Senelec vs Akilee : Une question de souveraineté énergétique, technologique et de sécurité des infrastructures critiques du Sénégal ( Par Idy Demba Thiam)



Au-delà des obligations légales et règlementaires (sur lesquelles nous ne nous attarderons pas outre mesure) du contrat liant Senelec et la startup Akilee, le Sénégal devra s’interroger, au moment de prendre une décision stratégique, sur les enjeux en termes de souveraineté énergétique, d’autonomie technologique et de risques en cybersécurité des infrastructures critiques.
Notre avis est que ça serait une grave erreur que de casser le contrat avec Akilee, ne serait-ce que pour confier sa mission initiale à Senelec (société publique) ; encore moins de la confier à une société étrangère (l’israélien PowerCom).
Notre expérience de plus de 10 ans chez Schneider Electric et plus récemment chez Général Electric (leaders mondiaux de la gestion d’énergie), dans la conception, le développement, le déploiement et la sécurisation de systèmes de gestion d’énergie de type EMS (Energy Management System) ou DMS (Distribution Management System), nos connaissances des vulnérabilités des infrastructures critiques telles que les réseaux de distribution électrique et les risques auxquels elles sont exposées, nous obligent à apporter notre contribution afin d’éclairer la lanterne des Sénégalais, en espérant éviter au Sénégal de rater le tournant de la digitalisation et la sécurisation de son réseau électrique.
Nous ne connaissons ni n’avons jamais rencontré les dirigeants de Akilee, et pourrions d’ailleurs nous considérer comme « victimes » du succès de Akilee ; nous avons rencontré en 2014 la direction technique et des projets de Senelec, la ministre de l’énergie (Maïmouna Ndoye Seck), son conseiller technique et actuel DG de Senelec (Pape Demba Bitèye), les responsables du PSE (Abdoul Aziz Tall, ministre et Ibrahima Wade, DG du BOS – Bureau Opérationnel de Suivi du PSE) pour leur présenter un projet de supervision et de contrôle et de monitoring du réseau de production, de transport et de distribution électrique. Ce système devait promouvoir l’intelligence électrique, l’efficacité énergétique et réduire les pertes techniques et non techniques de Senelec. Ces rencontres ont donné suite à une offre spontanée, technique et commerciale, restée sans suite…
Notre contribution se veut donc factuelle, objective et patriotique.
Un contrat EMS standard…avec obligation de résultats
L’étude du contrat ne montre aucune clause qui pourrait être qualifiée de scandaleuse ; en réalité, ce contrat ne reprend que des clauses standards dans le domaine des EMS, notamment les clauses réciproques d’exclusivité et de non concurrence.
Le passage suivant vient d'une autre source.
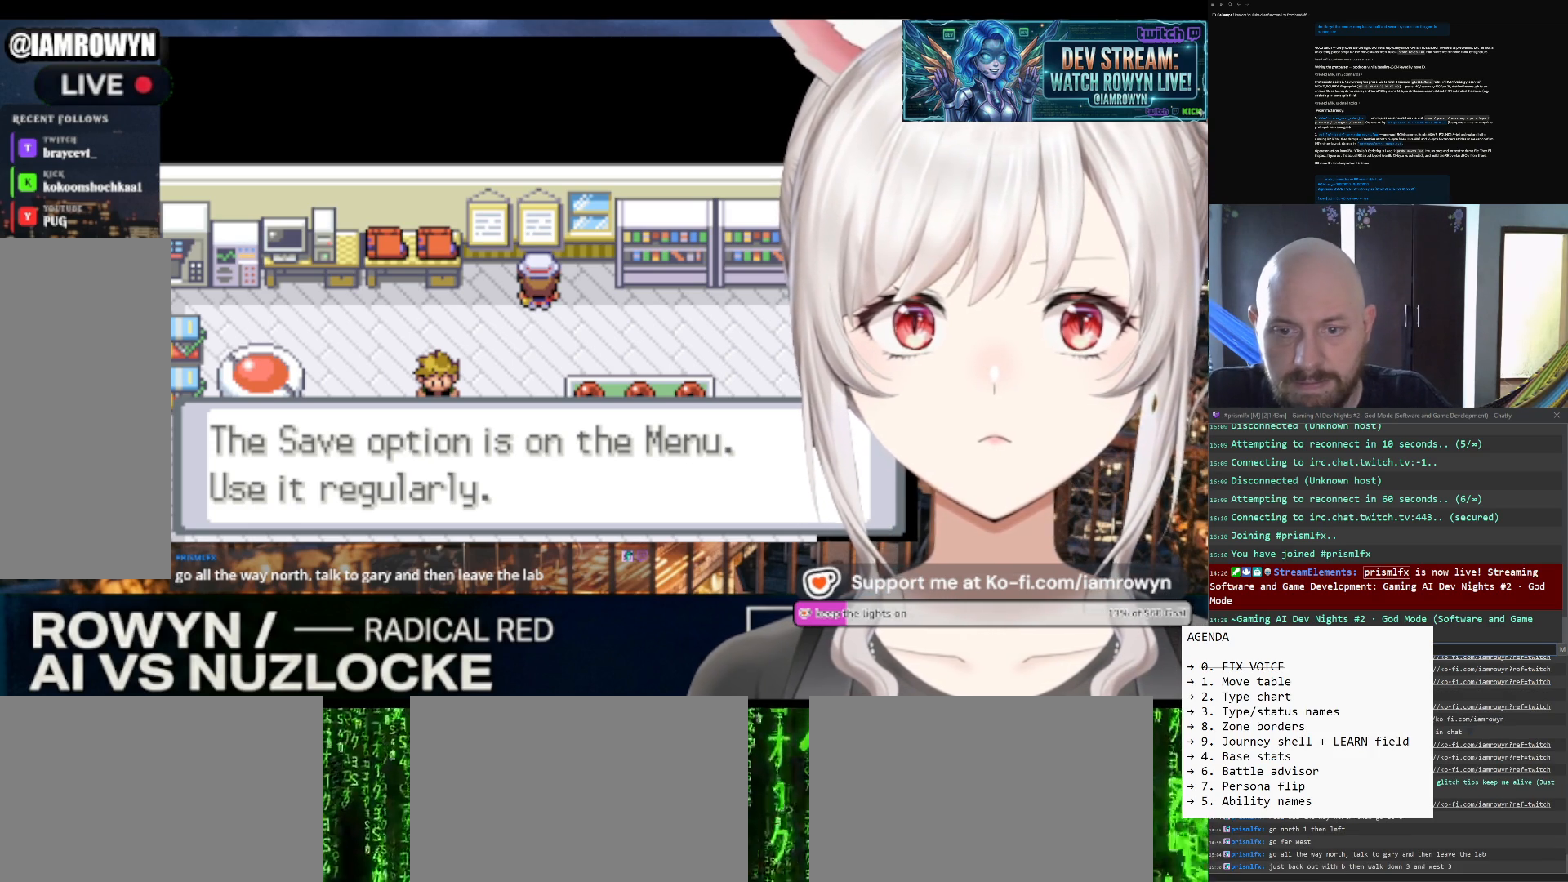
{"buttons": ["DPAD_UP"], "events": []}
Cela peut se comprendre aisément quand on sait que l’accès au Système d’Information Analytique (SIA) de Akilee permet de contrôler tout le réseau électrique sénégalais ; il doit donc être exclusivement réservé pour des raisons stratégiques et de sécurité à Senelec (qui en retour s’engage à ne travailler qu’avec le SIA de Akilee pour faire du smart grid).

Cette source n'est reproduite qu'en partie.